Traditionally, machine learning has often been considered to be a ‘black box’, and so part of this research has been to explore better forms of interactions with machine learning to facilitate understanding. The system allows users to understand the classifier performance at intervals between training iterations via a number of interactive forms, including the reported test accuracy, the confusion matrix that gives a overview of prediction and actual label correspondence, and sample selection to observe the prediction and confidence assigned by the current classifier.
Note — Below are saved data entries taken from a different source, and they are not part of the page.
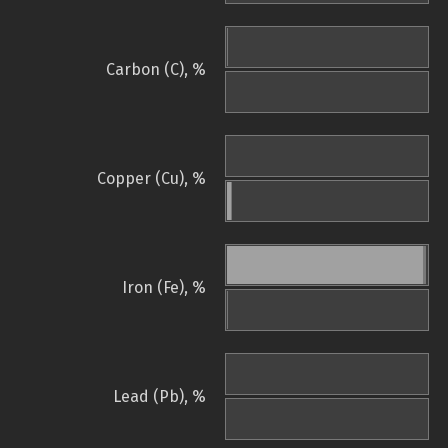
Carbon (C), %
Copper (Cu), %
Iron (Fe), %
Lead (Pb), %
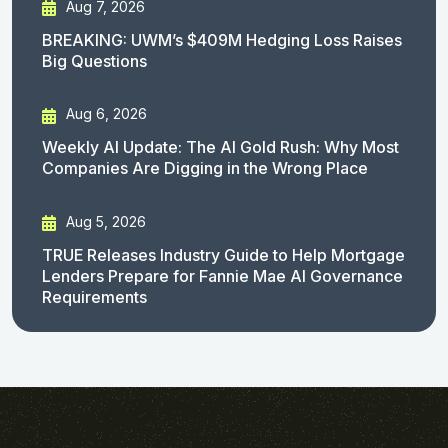
Aug 7, 2026
BREAKING: UWM’s $409M Hedging Loss Raises
Big Questions
Aug 6, 2026
Weekly AI Update: The AI Gold Rush: Why Most
Companies Are Digging in the Wrong Place
Aug 5, 2026
TRUE Releases Industry Guide to Help Mortgage
Lenders Prepare for Fannie Mae AI Governance
Requirements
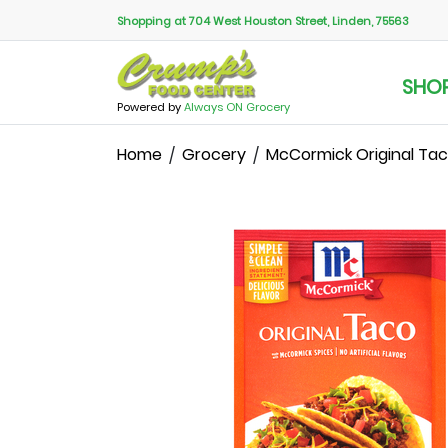
Shopping at 704 West Houston Street, Linden, 75563
SHO
Powered by
Always ON Grocery
Home
Grocery
McCormick Original Tac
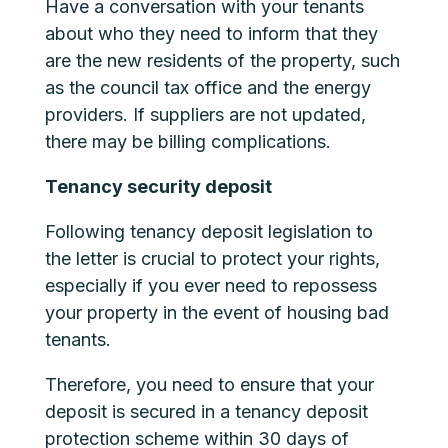
Have a conversation with your tenants
about who they need to inform that they
are the new residents of the property, such
as the council tax office and the energy
providers. If suppliers are not updated,
there may be billing complications.
Tenancy security deposit
Following tenancy deposit legislation to
the letter is crucial to protect your rights,
especially if you ever need to repossess
your property in the event of housing bad
tenants.
Therefore, you need to ensure that your
deposit is secured in a tenancy deposit
protection scheme within 30 days of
The combination of a confidence-based visual analytic loop, with an active learning framework, means that we can encourage a more dynamic process for collaboration in the task of labelling and training a machine learning classifier, providing a more transparent view of how the machine performs, where the current classifier limitations are, and how to assist the user for further training iterations.
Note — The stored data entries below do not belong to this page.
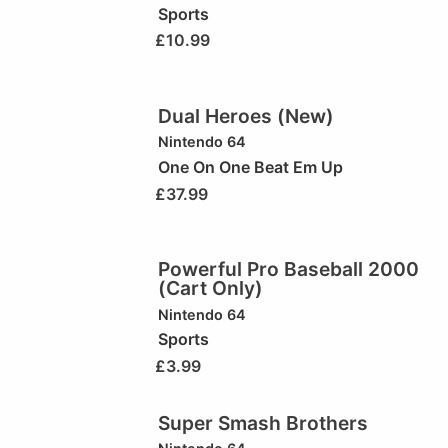
Sports
£
10.99
Dual Heroes (New)
Nintendo 64
One On One Beat Em Up
£
37.99
Powerful Pro Baseball 2000
(Cart Only)
Nintendo 64
Sports
£
3.99
Super Smash Brothers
In this work, we have studied how active machine learning can be further enhanced through visual analytics to provide greater emphasis towards human-machine collaboration. This is particularly advantageous where limited data samples are available or where labelling costs are high. Our visual analytic tool, ActiVAte, integrates a confidence-based visual analytic loop to facilitate human-machine collaboration, inspection, transparency, and trust, in the training of machine learning algorithms. We also explore a variety of sample selection techniques driven by different actors. From our experimentation, we find that collaborative selection provides high learning accuracy (both in terms of maximum accuracy achieved, and in terms of how quickly an accurate classifier can be achieved) whilst also minimising the labour requirements of user correction and relabelling. We also show how confidence can be integrated within the training process, both in terms of how confidence the machine is about a prediction, how confident a user is regarding a label, and how samples can be selected based on confidence. We know that both machines and users are not infallible, and so there is a need to encourage greater interactivity with machine learning systems to allow users to understand how they are trained, and whether there are trained ‘correctly’ based on what the user provides as input, and what the user may expect as an output. Our system can learn from the user, and the user can learn from the system, whilst recognising that neither is an all-knowing oracle but that together they can facilitate the other to promote knowledge generation and mutual transparency in the process.
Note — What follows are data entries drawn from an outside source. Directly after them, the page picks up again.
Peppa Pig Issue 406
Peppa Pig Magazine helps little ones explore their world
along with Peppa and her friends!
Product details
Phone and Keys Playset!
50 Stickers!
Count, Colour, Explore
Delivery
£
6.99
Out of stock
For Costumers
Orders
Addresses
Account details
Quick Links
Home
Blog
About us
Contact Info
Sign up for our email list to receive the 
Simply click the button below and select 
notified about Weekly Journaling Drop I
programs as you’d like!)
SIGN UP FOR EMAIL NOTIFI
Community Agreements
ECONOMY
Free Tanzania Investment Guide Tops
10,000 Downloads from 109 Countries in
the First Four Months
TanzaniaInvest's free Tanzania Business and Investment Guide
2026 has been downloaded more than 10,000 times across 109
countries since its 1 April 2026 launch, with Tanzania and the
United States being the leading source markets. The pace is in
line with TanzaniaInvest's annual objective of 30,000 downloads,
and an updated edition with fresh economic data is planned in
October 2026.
Future work will explore this capability of collaborative human-machine learning further. There are a variety of different learning models that could benefit from this approach, such as recurrent neural networks that consider the sequential nature of observations. We intend to pursue how such learning mechanisms can be supported by visual interfaces to further human-machine understanding. As machine learning continues to be adopted in many different applications in society, understanding and interacting with such models is crucial to ensure that there is accuracy and trust on both sides of the collaboration.